The fact that Mr. Marlinga may have been "unwilling" to participate in discovery means nothing. Under Rule 30, Fed.R.Civ.P., the plaintiff-appellants were entitled to take Mr. Marlinga's deposition upon oral examination whether or not he wished to be deposed. The plaintiffs would not even have had to serve Mr. Marlinga with a subpoena; because he was a party, they merely had to give reasonable written notice, pursuant to Rule 30(b), Fed.R.Civ.P., of the time and place for the taking of the deposition. Had Mr. Marlinga failed to appear at the stated time and place, the plaintiff-appellants would have been entitled to have his pleadings stricken. See C. Wright and A. Miller, Federal Practice and Procedure; Civil Sec. 2107, n. 16.
The record does not indicate that the plaintiff-appellants ever gave notice of Mr. Marlinga's deposition, and they clearly failed to make the kind of showing required by Rule 56(f).
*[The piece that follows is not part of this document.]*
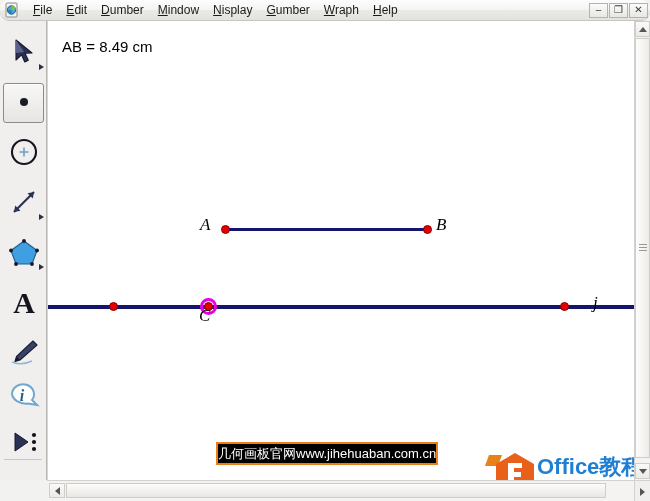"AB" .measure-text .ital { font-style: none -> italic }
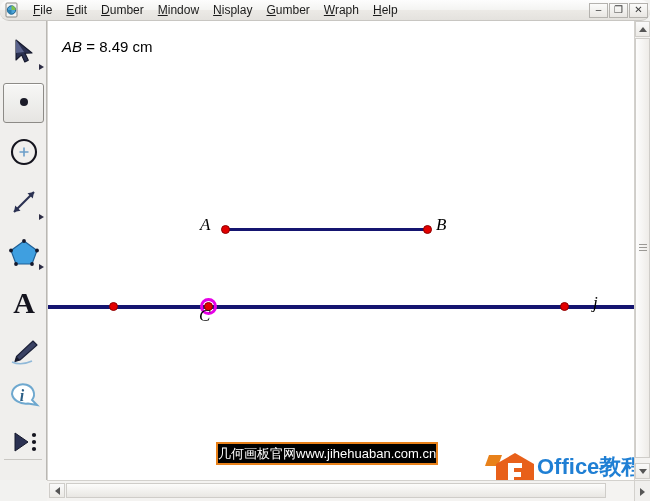"几何画板官网www.jihehuaban.com.cn" .watermark { background: #000000 -> #a21caf; padding: 0 0 -> 0 8px }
See Emmons v. McLaughlin, 874 F.2d 351, 356-57 (6th Cir.1989) ("Appellant bore the burden," under Rule 56(f), "to demonstrate to the district court 'for reasons stated' why he could not oppose the summary judgment motion by affidavit and how postponement of a ruling on the motion would enable him to rebut Appellee's showing of the absence of a genuine issue of fact.") Absent compliance with Rule 56(f), this court, in my view, has no alternative but to take the action described in the court's opinion.